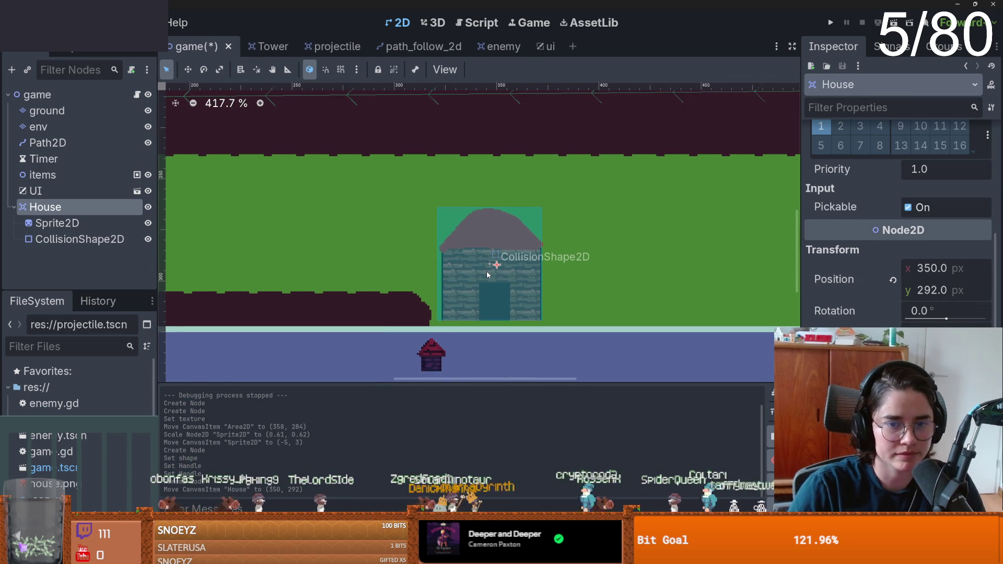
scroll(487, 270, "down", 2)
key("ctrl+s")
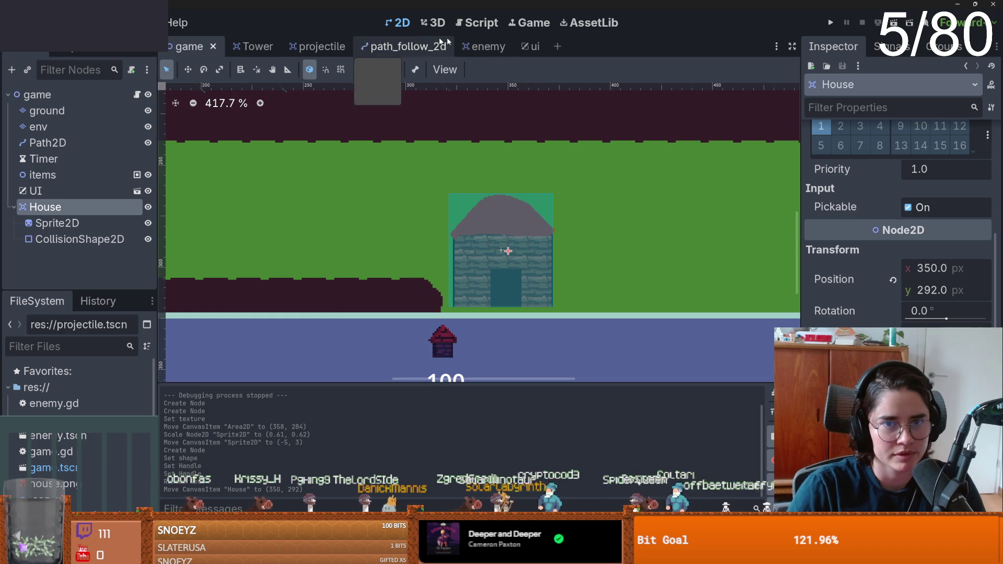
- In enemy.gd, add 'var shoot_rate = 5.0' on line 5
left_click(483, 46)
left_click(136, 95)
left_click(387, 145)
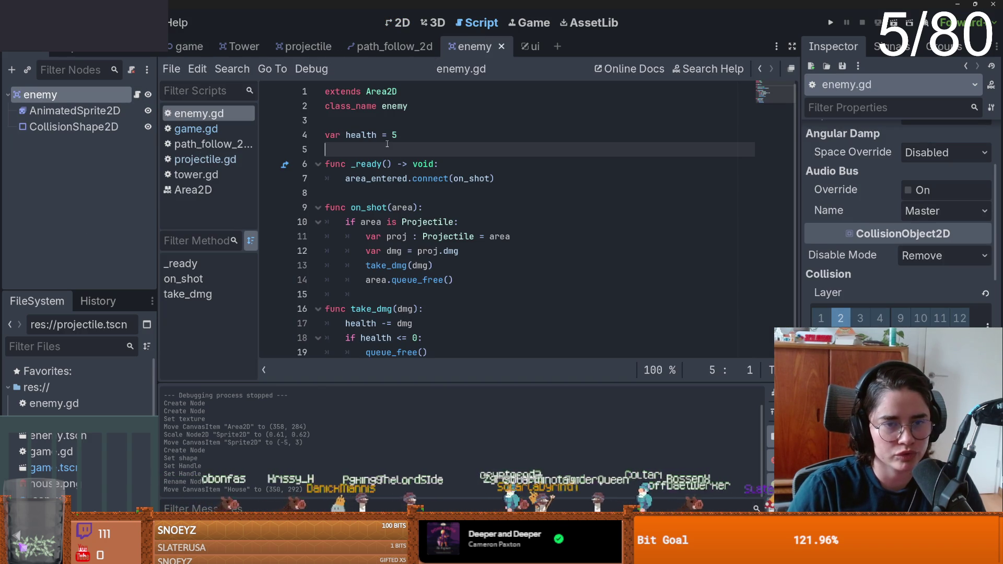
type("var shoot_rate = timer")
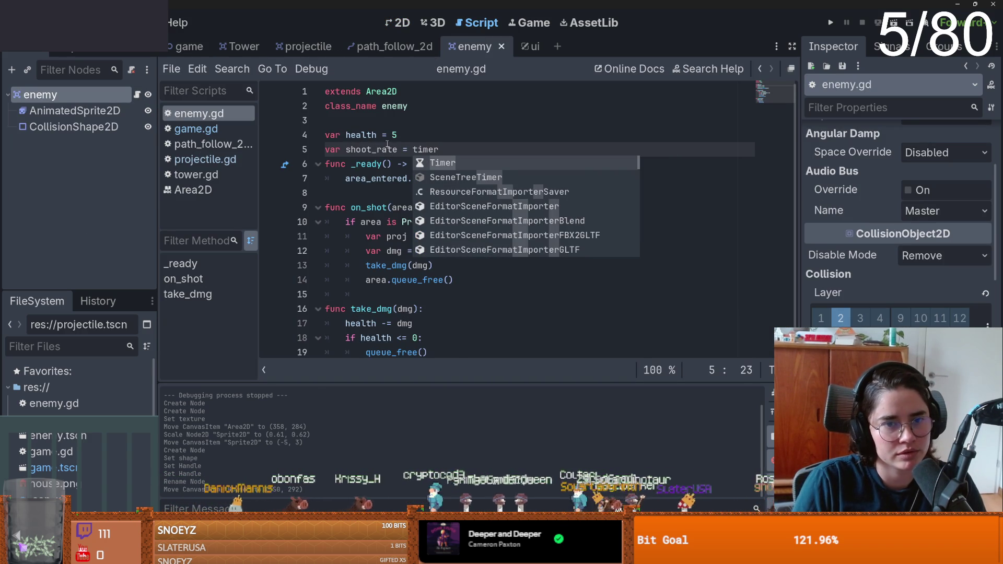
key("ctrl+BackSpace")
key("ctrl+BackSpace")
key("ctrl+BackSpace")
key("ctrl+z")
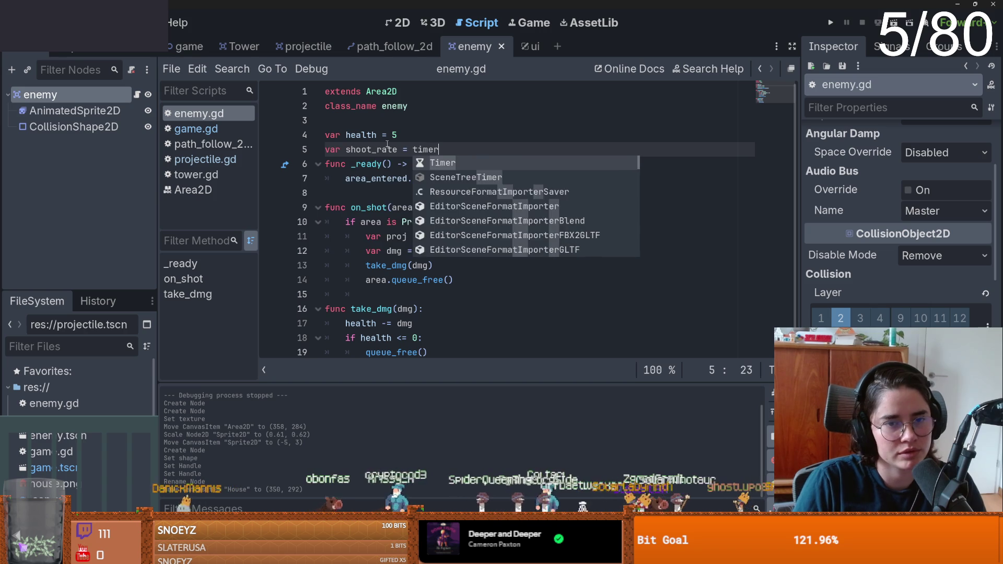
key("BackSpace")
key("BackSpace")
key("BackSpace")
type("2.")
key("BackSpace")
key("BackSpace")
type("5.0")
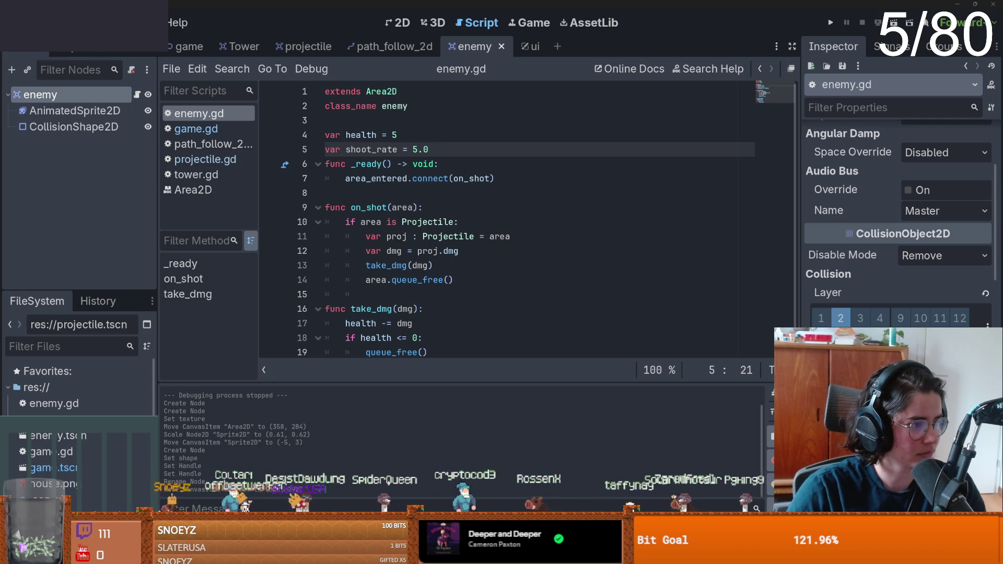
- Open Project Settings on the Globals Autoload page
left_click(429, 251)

━━━━━━━━━━━━━━━━━━━━━━━━━━━━━━

- Task details
The reply should hold every line of the material above, unchanged, and no pictures.

- Answer to the exercise
scroll(487, 270, "down", 2)
key("ctrl+s")
- In enemy.gd, add 'var shoot_rate = 5.0' on line 5
left_click(483, 46)
left_click(136, 95)
left_click(387, 145)
type("var shoot_rate = timer")
key("ctrl+BackSpace")
key("ctrl+BackSpace")
key("ctrl+BackSpace")
key("ctrl+z")
key("BackSpace")
key("BackSpace")
key("BackSpace")
type("2.")
key("BackSpace")
key("BackSpace")
type("5.0")
- Open Project Settings on the Globals Autoload page
left_click(429, 251)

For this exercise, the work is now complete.